• _所给数据_:
· · ·

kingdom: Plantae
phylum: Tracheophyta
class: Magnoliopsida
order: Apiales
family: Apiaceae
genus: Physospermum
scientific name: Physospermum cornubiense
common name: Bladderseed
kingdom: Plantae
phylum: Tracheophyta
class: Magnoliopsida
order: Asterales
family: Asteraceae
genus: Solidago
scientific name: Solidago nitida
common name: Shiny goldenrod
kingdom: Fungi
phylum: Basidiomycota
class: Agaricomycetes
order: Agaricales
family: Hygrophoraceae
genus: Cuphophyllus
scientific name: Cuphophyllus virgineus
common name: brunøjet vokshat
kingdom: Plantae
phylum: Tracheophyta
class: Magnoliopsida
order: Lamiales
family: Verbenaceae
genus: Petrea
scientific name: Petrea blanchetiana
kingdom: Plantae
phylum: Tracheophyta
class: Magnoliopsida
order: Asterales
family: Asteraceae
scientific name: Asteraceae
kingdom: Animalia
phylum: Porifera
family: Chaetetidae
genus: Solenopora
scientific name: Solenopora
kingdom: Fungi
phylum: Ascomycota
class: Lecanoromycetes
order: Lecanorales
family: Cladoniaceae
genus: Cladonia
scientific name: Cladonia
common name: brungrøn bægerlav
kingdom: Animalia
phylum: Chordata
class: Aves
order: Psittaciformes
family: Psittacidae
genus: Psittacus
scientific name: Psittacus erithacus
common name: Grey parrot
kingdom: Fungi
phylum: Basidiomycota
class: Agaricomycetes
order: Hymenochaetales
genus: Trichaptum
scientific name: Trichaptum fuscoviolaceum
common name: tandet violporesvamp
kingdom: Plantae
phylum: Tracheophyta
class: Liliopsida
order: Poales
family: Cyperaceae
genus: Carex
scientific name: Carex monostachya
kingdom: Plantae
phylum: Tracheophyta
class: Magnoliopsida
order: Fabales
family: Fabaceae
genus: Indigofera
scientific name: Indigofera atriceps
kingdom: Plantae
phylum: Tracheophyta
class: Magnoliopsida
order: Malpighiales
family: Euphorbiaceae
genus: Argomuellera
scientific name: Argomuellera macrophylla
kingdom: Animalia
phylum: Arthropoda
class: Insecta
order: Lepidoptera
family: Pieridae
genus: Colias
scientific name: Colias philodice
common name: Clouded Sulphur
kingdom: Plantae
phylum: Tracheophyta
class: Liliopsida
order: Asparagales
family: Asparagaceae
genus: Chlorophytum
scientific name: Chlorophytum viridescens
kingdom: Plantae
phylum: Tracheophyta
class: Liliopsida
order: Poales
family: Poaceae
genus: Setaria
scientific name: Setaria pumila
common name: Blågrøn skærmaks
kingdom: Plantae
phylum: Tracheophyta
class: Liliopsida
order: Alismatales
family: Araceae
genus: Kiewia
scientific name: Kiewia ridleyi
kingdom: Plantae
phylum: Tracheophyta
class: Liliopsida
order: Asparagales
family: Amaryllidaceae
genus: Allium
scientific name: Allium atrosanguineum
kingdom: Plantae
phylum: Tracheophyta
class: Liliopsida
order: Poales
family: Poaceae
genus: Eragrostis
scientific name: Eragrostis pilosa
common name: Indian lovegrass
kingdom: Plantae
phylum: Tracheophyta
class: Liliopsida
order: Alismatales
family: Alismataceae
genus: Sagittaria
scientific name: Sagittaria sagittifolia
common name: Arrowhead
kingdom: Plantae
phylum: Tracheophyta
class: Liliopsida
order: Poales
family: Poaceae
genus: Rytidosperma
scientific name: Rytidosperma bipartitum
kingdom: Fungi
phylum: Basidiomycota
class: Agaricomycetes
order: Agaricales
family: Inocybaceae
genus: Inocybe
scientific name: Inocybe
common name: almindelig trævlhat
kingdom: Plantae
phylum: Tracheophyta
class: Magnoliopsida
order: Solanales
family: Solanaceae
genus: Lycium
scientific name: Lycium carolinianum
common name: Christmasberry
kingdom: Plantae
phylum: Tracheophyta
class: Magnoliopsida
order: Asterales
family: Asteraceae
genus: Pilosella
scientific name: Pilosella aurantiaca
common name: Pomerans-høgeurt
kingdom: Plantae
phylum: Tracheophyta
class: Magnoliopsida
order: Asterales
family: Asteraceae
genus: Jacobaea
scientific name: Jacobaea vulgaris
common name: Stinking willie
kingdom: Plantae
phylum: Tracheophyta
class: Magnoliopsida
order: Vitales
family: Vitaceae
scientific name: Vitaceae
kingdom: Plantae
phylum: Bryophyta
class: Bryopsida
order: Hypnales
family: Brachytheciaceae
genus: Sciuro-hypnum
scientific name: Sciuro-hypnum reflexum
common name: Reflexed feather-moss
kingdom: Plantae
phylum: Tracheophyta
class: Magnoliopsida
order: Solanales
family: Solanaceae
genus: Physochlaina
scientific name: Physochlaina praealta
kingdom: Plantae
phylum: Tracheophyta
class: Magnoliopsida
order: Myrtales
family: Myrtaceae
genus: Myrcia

· · ·

• _简短题目_: 将上述数据中从含有“scientific name: Lycium carolinianum”的行起、到含有“family: Myrtaceae”的行止的部分（首尾两行均包括在内）转写为 JSON 字符串列表，每行对应一个字符串，空行略去。

• _本题结果_:
[
  "scientific name: Lycium carolinianum",
  "common name: Christmasberry",
  "kingdom: Plantae",
  "phylum: Tracheophyta",
  "class: Magnoliopsida",
  "order: Asterales",
  "family: Asteraceae",
  "genus: Pilosella",
  "scientific name: Pilosella aurantiaca",
  "common name: Pomerans-høgeurt",
  "kingdom: Plantae",
  "phylum: Tracheophyta",
  "class: Magnoliopsida",
  "order: Asterales",
  "family: Asteraceae",
  "genus: Jacobaea",
  "scientific name: Jacobaea vulgaris",
  "common name: Stinking willie",
  "kingdom: Plantae",
  "phylum: Tracheophyta",
  "class: Magnoliopsida",
  "order: Vitales",
  "family: Vitaceae",
  "scientific name: Vitaceae",
  "kingdom: Plantae",
  "phylum: Bryophyta",
  "class: Bryopsida",
  "order: Hypnales",
  "family: Brachytheciaceae",
  "genus: Sciuro-hypnum",
  "scientific name: Sciuro-hypnum reflexum",
  "common name: Reflexed feather-moss",
  "kingdom: Plantae",
  "phylum: Tracheophyta",
  "class: Magnoliopsida",
  "order: Solanales",
  "family: Solanaceae",
  "genus: Physochlaina",
  "scientific name: Physochlaina praealta",
  "kingdom: Plantae",
  "phylum: Tracheophyta",
  "class: Magnoliopsida",
  "order: Myrtales",
  "family: Myrtaceae"
]